We have been at crossroads like this before. As we expand our definition of "We" in "We the people," there will always be voices that say "well we, but not them." We need only to look at our nation's history to find examples.

Representative democracy was an experiment in 1776. Many, perhaps most, believed that it was dangerous, unnatural to allow what John Adams called "the rabble" to elect - or become - leaders.

A century later, some - even most - argued that it was unnatural to allow women to vote.

Many resisted the 1954 U.S. Supreme Court's "Brown v. Board of Education" decision. They said it just wasn't natural to expect black and white children to learn and grow together.

Many resisted the more-recent and long-overdue abandonment of bans on interracial marriage. They said that marriage between people of different races was unnatural.

Thanks to the SJC's decision, we are at the frontier of the next great expansion of rights. I welcome the opportunity to be part of this momentous advance.

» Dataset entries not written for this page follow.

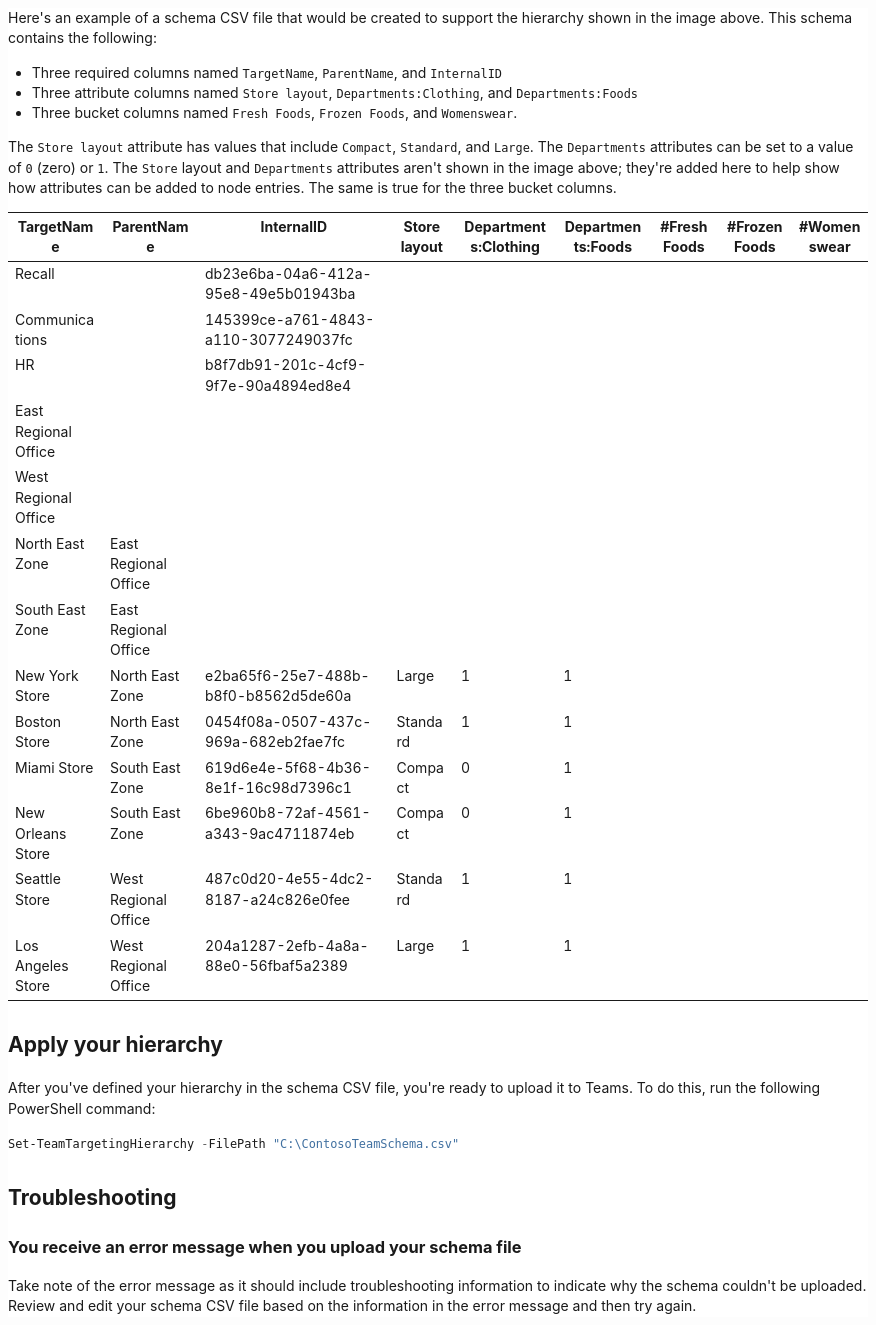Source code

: Here's an example of a schema CSV file that would be created to support the hierarchy shown in the image above. This schema contains the following:

- Three required columns named `TargetName`, `ParentName`, and `InternalID`
- Three attribute columns named `Store layout`, `Departments:Clothing`, and `Departments:Foods`
- Three bucket columns named `Fresh Foods`, `Frozen Foods`, and `Womenswear`. 

The `Store layout` attribute has values that include `Compact`, `Standard`, and `Large`. The `Departments` attributes can be set to a value of `0` (zero) or `1`. The `Store` layout and `Departments` attributes aren't shown in the image above; they're added here to help show how attributes can be added to node entries. The same is true for the three bucket columns.


| TargetName             | ParentName                      | InternalID                       | Store layout|Departments:Clothing|Departments:Foods|#Fresh Foods|#Frozen Foods|#Womenswear|
|------------------------|-------------------------|--------------------------------------|-------------|---|---|---|---|---|
| Recall                 |                         | db23e6ba-04a6-412a-95e8-49e5b01943ba |||||||
| Communications         |                         | 145399ce-a761-4843-a110-3077249037fc |||||||
| HR                     |                         | b8f7db91-201c-4cf9-9f7e-90a4894ed8e4 |||||||
| East Regional Office   |                         |                                      |||||||
| West Regional Office   |                         |                                      |||||||
| North East Zone        | East Regional Office    |                                      |||||||
| South East Zone        | East Regional Office    |                                      |||||||
| New York Store         | North East Zone         | e2ba65f6-25e7-488b-b8f0-b8562d5de60a |Large|1|1||||
| Boston Store           | North East Zone         | 0454f08a-0507-437c-969a-682eb2fae7fc |Standard|1|1||||
| Miami Store            | South East Zone         | 619d6e4e-5f68-4b36-8e1f-16c98d7396c1 |Compact|0|1||||
| New Orleans Store      | South East Zone         | 6be960b8-72af-4561-a343-9ac4711874eb |Compact|0|1||||
| Seattle Store          | West Regional Office    | 487c0d20-4e55-4dc2-8187-a24c826e0fee |Standard|1|1||||
| Los Angeles Store      | West Regional Office    | 204a1287-2efb-4a8a-88e0-56fbaf5a2389 |Large|1|1||||

## Apply your hierarchy

After you've defined your hierarchy in the schema CSV file, you're ready to upload it to Teams. To do this, run the following PowerShell command:

```powershell
Set-TeamTargetingHierarchy -FilePath "C:\ContosoTeamSchema.csv"
```

## Troubleshooting

### You receive an error message when you upload your schema file

Take note of the error message as it should include troubleshooting information to indicate why the schema couldn't be uploaded. Review and edit your schema CSV file based on the information in the error message and then try again.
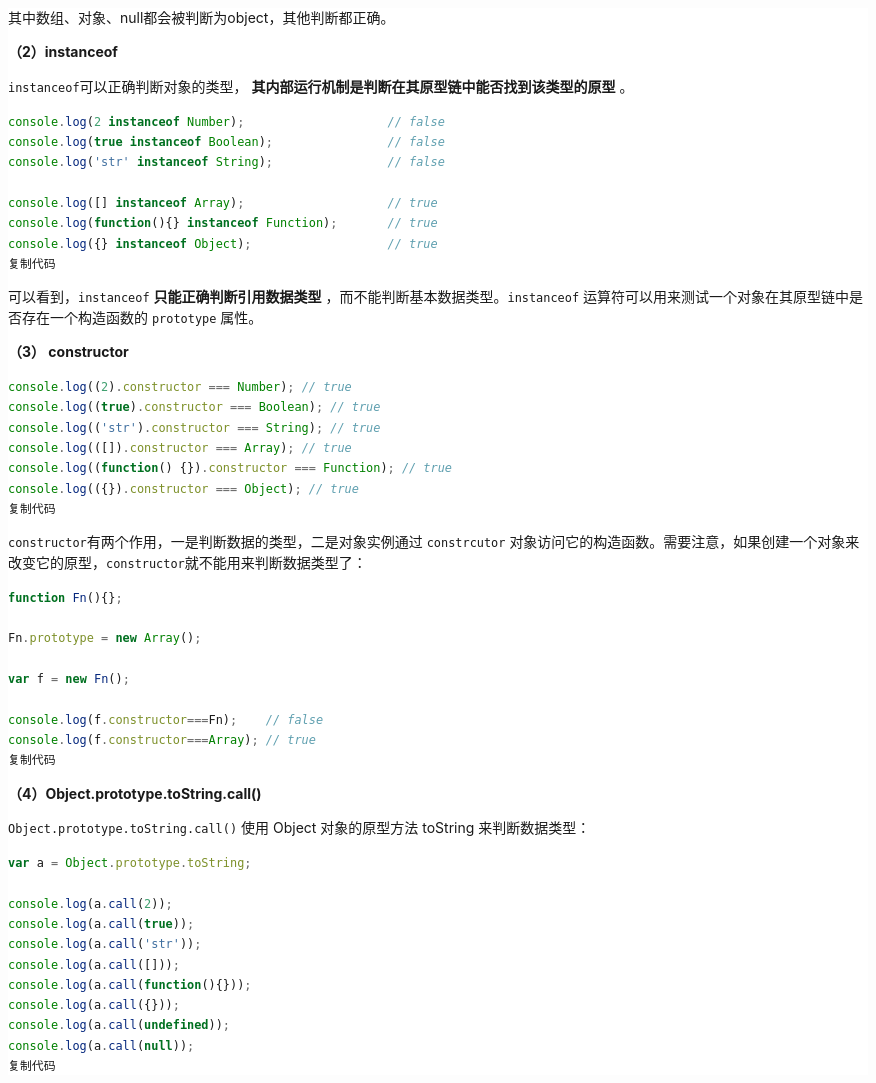 其中数组、对象、null都会被判断为object，其他判断都正确。

**（2）instanceof**

`instanceof`可以正确判断对象的类型， **其内部运行机制是判断在其原型链中能否找到该类型的原型** 。

```javascript
console.log(2 instanceof Number);                    // false
console.log(true instanceof Boolean);                // false 
console.log('str' instanceof String);                // false 
 
console.log([] instanceof Array);                    // true
console.log(function(){} instanceof Function);       // true
console.log({} instanceof Object);                   // true
复制代码
```

可以看到，`instanceof` **只能正确判断引用数据类型** ，而不能判断基本数据类型。`instanceof` 运算符可以用来测试一个对象在其原型链中是否存在一个构造函数的 `prototype` 属性。

**（3） constructor**

```javascript
console.log((2).constructor === Number); // true
console.log((true).constructor === Boolean); // true
console.log(('str').constructor === String); // true
console.log(([]).constructor === Array); // true
console.log((function() {}).constructor === Function); // true
console.log(({}).constructor === Object); // true
复制代码
```

`constructor`有两个作用，一是判断数据的类型，二是对象实例通过 `constrcutor` 对象访问它的构造函数。需要注意，如果创建一个对象来改变它的原型，`constructor`就不能用来判断数据类型了：

```javascript
function Fn(){};
 
Fn.prototype = new Array();
 
var f = new Fn();
 
console.log(f.constructor===Fn);    // false
console.log(f.constructor===Array); // true
复制代码
```

**（4）Object.prototype.toString.call()**

`Object.prototype.toString.call()` 使用 Object 对象的原型方法 toString 来判断数据类型：

```javascript
var a = Object.prototype.toString;
 
console.log(a.call(2));
console.log(a.call(true));
console.log(a.call('str'));
console.log(a.call([]));
console.log(a.call(function(){}));
console.log(a.call({}));
console.log(a.call(undefined));
console.log(a.call(null));
复制代码
```
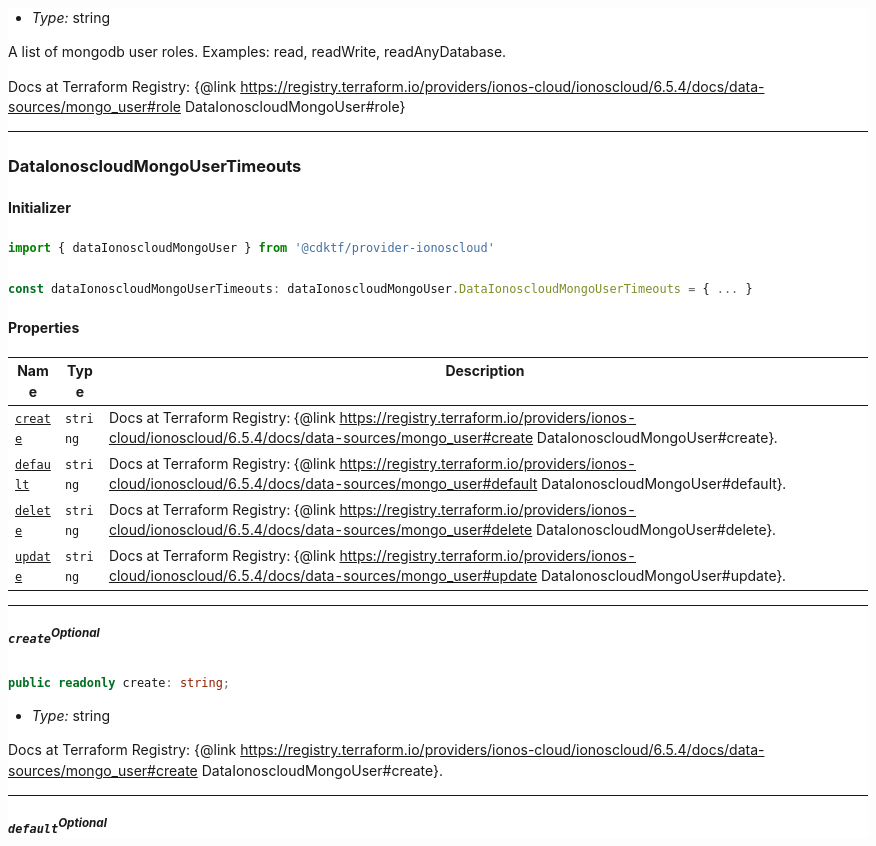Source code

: - *Type:* string

A list of mongodb user roles. Examples: read, readWrite, readAnyDatabase.

Docs at Terraform Registry: {@link https://registry.terraform.io/providers/ionos-cloud/ionoscloud/6.5.4/docs/data-sources/mongo_user#role DataIonoscloudMongoUser#role}

---

### DataIonoscloudMongoUserTimeouts <a name="DataIonoscloudMongoUserTimeouts" id="@cdktf/provider-ionoscloud.dataIonoscloudMongoUser.DataIonoscloudMongoUserTimeouts"></a>

#### Initializer <a name="Initializer" id="@cdktf/provider-ionoscloud.dataIonoscloudMongoUser.DataIonoscloudMongoUserTimeouts.Initializer"></a>

```typescript
import { dataIonoscloudMongoUser } from '@cdktf/provider-ionoscloud'

const dataIonoscloudMongoUserTimeouts: dataIonoscloudMongoUser.DataIonoscloudMongoUserTimeouts = { ... }
```

#### Properties <a name="Properties" id="Properties"></a>

| **Name** | **Type** | **Description** |
| --- | --- | --- |
| <code><a href="#@cdktf/provider-ionoscloud.dataIonoscloudMongoUser.DataIonoscloudMongoUserTimeouts.property.create">create</a></code> | <code>string</code> | Docs at Terraform Registry: {@link https://registry.terraform.io/providers/ionos-cloud/ionoscloud/6.5.4/docs/data-sources/mongo_user#create DataIonoscloudMongoUser#create}. |
| <code><a href="#@cdktf/provider-ionoscloud.dataIonoscloudMongoUser.DataIonoscloudMongoUserTimeouts.property.default">default</a></code> | <code>string</code> | Docs at Terraform Registry: {@link https://registry.terraform.io/providers/ionos-cloud/ionoscloud/6.5.4/docs/data-sources/mongo_user#default DataIonoscloudMongoUser#default}. |
| <code><a href="#@cdktf/provider-ionoscloud.dataIonoscloudMongoUser.DataIonoscloudMongoUserTimeouts.property.delete">delete</a></code> | <code>string</code> | Docs at Terraform Registry: {@link https://registry.terraform.io/providers/ionos-cloud/ionoscloud/6.5.4/docs/data-sources/mongo_user#delete DataIonoscloudMongoUser#delete}. |
| <code><a href="#@cdktf/provider-ionoscloud.dataIonoscloudMongoUser.DataIonoscloudMongoUserTimeouts.property.update">update</a></code> | <code>string</code> | Docs at Terraform Registry: {@link https://registry.terraform.io/providers/ionos-cloud/ionoscloud/6.5.4/docs/data-sources/mongo_user#update DataIonoscloudMongoUser#update}. |

---

##### `create`<sup>Optional</sup> <a name="create" id="@cdktf/provider-ionoscloud.dataIonoscloudMongoUser.DataIonoscloudMongoUserTimeouts.property.create"></a>

```typescript
public readonly create: string;
```

- *Type:* string

Docs at Terraform Registry: {@link https://registry.terraform.io/providers/ionos-cloud/ionoscloud/6.5.4/docs/data-sources/mongo_user#create DataIonoscloudMongoUser#create}.

---

##### `default`<sup>Optional</sup> <a name="default" id="@cdktf/provider-ionoscloud.dataIonoscloudMongoUser.DataIonoscloudMongoUserTimeouts.property.default"></a>
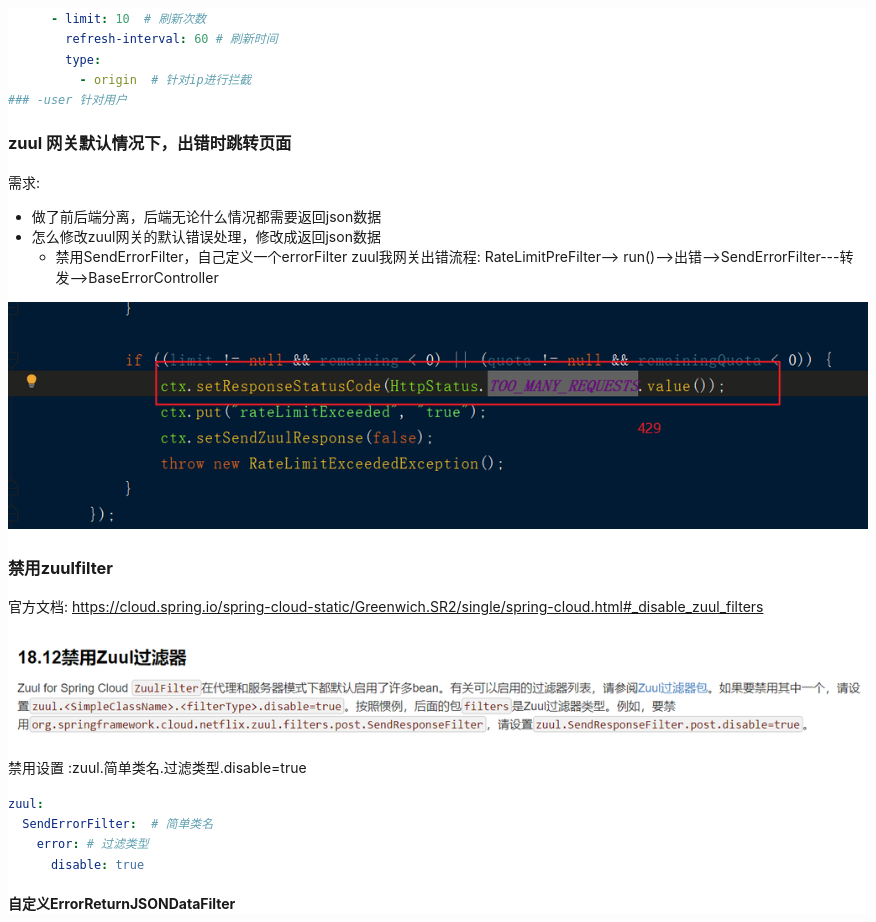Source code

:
 ```yml
      - limit: 10  # 刷新次数
        refresh-interval: 60 # 刷新时间
        type:
          - origin  # 针对ip进行拦截
### -user 针对用户
```


### zuul 网关默认情况下，出错时跳转页面
需求:
* 做了前后端分离，后端无论什么情况都需要返回json数据
* 怎么修改zuul网关的默认错误处理，修改成返回json数据
  * 禁用SendErrorFilter，自己定义一个errorFilter
zuul我网关出错流程:
RateLimitPreFilter--> run()-->出错-->SendErrorFilter---转发-->BaseErrorController

![](assets/01_接口防刷限流-8533fda6.png)

### 禁用zuulfilter
官方文档: https://cloud.spring.io/spring-cloud-static/Greenwich.SR2/single/spring-cloud.html#_disable_zuul_filters

![](assets/01_接口防刷限流-7b001b9f.png)
禁用设置 :zuul.简单类名.过滤类型.disable=true

```yml
zuul:
  SendErrorFilter:  # 简单类名
    error: # 过滤类型
      disable: true
```

#### 自定义ErrorReturnJSONDataFilter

I have been deeply moved and am deeply grateful to the many people on both sides of this issue who have shared their thoughts, fears, pains and dreams with me. I understand and appreciate how challenging - even threatening - the idea of gay marriage is to some. But to have one set of standard for the rights and responsibilities of one group and another set for a second group is inherently discriminatory.

While proponents of a Constitutional amendment banning same-sex marriages may not, and in fact almost certainly do not, have an intention to discriminate in their hearts, discrimination does not have to be intended to be felt or to be real. The legislative debate has featured many eloquent voices speaking to the pain of discrimination. If you have been discriminated against, as many of my colleagues have, you know whereof you speak. Because of discrimination, my own family tree has festering wounds where limbs ought to be. Am I sensitive to discrimination? How could I be otherwise?

Those who have known discrimination are the canaries in the mine. And we're gasping. We look at the proposed Constitutional amendments before us and we feel the air getting dangerously thin or toxic. Gay and lesbians will be the first to suffer, but if the air is thin or dangerously polluted for some, it is thin or polluted for all.

Our forebears, the authors of the Massachusetts Constitution, look down on us across the generations. They ask whether we are prepared, for the first time since they took up their quills, to write discrimination into our Constitution. Happily, they made sure that amending the Constitution is a cumbersome process, protected (to the extent it can be) from the tyranny of the majority and the passions of the day. It requires that two separately-elected legislatures pass judgment on proposed amendments, and only if both pass identical provisions is the proposed amendment put on the ballot for a public referendum. Representatives and Senators, meeting in Constitutional Convention, are required to exercise judgment and only put on the ballot those amendments that serve our citizenry - majority and minority - and Commonwealth. In my estimation, the amendments that we have been considering do not meet this test. I cannot vote to amend the Constitution to discriminate against a minority group in our midst.

To those who argue, based, I believe, on a misunderstanding of American history and the nature of representative democracy, "just let the people vote," I reply that it is my responsibility - moral and Constitutional - to exercise judgment. The legislature is the court of first judgment; and it is the court of second, reconsidered, judgment. It is not a pass-through agency for Constitutional amendments.

I have the awesome responsibility to exercise judgment and cast votes on the civil rights issue of our day. There can be no doubt that these are votes that history will long note and judge. It is an honor beyond measure to be part of this process, and an honor, beyond measure, to cast my vote for justice.